(Items listed in a dataset)
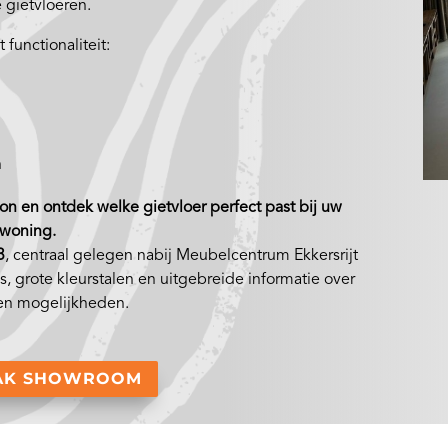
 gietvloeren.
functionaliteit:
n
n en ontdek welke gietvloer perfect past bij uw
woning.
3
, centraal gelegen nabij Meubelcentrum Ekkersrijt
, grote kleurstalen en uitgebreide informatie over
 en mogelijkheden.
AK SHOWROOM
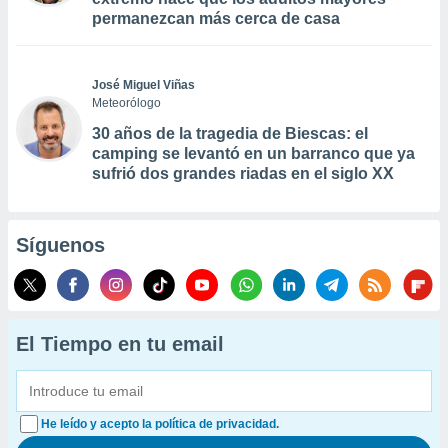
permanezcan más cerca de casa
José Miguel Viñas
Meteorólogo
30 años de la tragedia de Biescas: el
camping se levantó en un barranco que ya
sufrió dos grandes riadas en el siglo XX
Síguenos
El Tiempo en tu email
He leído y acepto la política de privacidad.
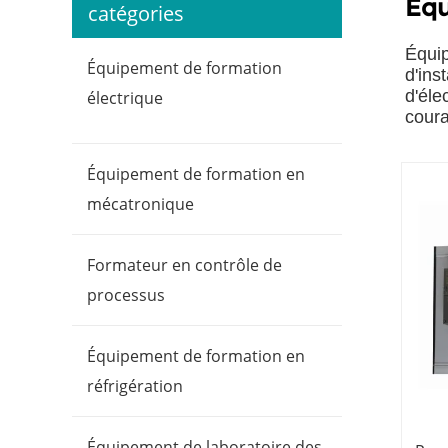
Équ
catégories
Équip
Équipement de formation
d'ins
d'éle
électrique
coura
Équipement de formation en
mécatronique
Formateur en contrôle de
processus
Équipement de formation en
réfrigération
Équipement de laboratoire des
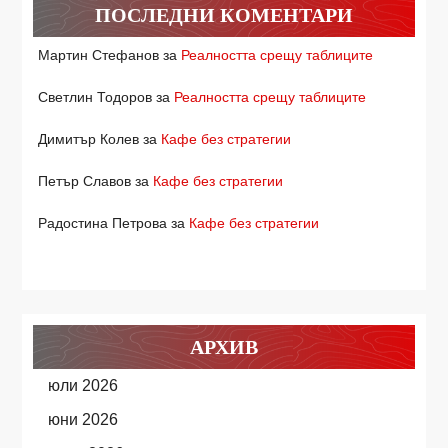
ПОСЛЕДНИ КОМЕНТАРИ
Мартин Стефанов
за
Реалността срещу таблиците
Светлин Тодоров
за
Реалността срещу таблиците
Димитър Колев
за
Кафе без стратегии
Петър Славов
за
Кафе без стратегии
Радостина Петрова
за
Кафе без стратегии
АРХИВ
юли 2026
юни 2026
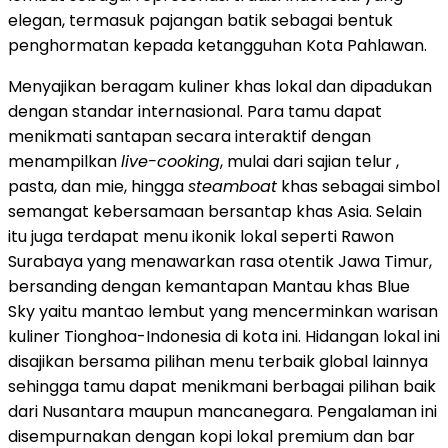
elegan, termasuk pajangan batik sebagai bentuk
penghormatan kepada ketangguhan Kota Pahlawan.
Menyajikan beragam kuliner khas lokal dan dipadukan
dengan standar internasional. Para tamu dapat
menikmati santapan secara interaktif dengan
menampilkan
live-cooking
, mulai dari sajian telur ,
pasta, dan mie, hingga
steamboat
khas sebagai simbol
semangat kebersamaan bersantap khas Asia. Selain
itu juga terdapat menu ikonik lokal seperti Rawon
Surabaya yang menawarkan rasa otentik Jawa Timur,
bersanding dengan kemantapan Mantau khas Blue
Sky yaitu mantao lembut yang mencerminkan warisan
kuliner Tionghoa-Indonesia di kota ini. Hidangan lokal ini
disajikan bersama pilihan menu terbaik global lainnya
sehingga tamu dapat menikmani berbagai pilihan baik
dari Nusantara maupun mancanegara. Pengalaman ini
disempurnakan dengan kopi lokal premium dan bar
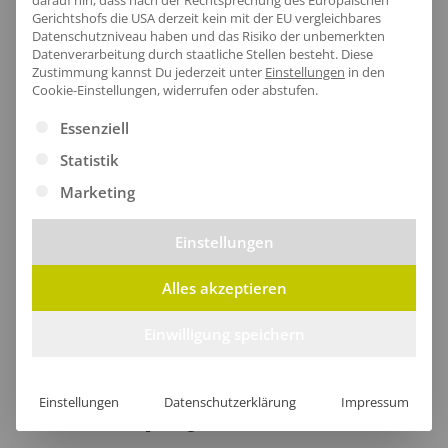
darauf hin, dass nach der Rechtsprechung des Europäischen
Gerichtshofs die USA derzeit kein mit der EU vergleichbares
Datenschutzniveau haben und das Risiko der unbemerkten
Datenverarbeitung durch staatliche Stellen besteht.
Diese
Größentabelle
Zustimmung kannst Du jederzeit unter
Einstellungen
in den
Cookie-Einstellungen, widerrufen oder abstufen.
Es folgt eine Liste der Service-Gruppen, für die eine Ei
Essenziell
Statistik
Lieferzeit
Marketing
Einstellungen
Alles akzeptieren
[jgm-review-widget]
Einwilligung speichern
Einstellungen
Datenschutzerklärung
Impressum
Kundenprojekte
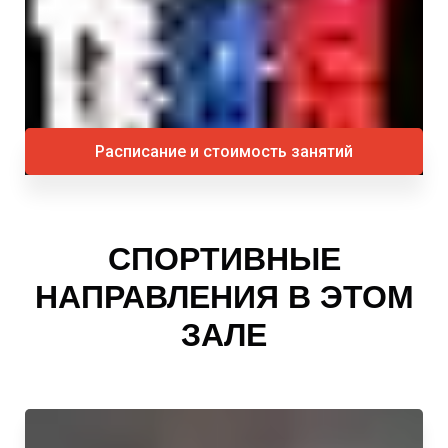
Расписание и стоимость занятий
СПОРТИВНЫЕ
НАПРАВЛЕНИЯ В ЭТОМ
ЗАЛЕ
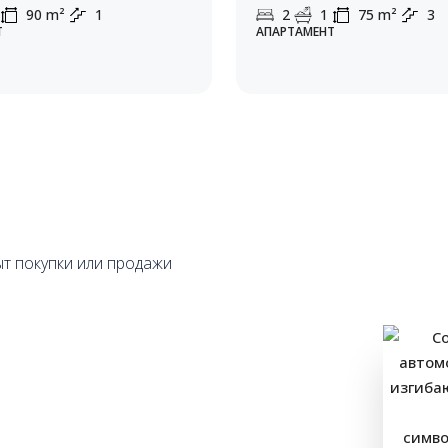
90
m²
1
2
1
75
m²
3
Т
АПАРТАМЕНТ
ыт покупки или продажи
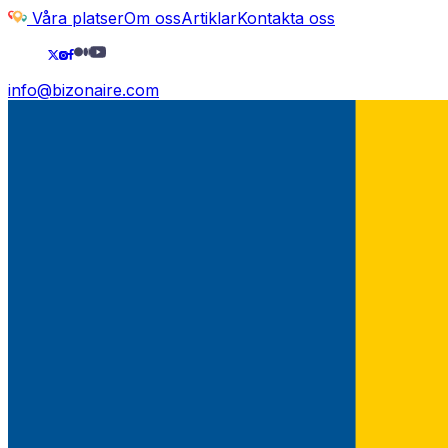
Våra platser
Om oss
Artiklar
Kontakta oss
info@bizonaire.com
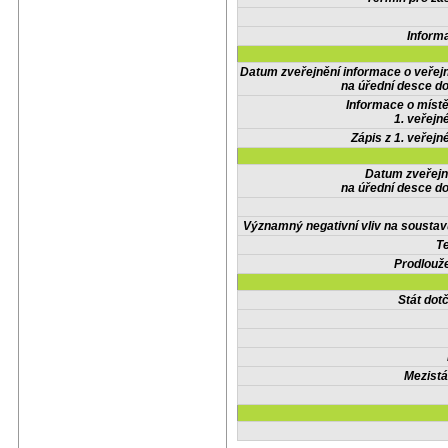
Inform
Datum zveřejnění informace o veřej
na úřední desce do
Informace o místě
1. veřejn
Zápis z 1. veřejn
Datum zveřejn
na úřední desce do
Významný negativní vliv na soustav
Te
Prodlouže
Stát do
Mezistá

● Task brief
Your answer must be a single number: the count of lines above that hold the word "kuliner".

● The answer
2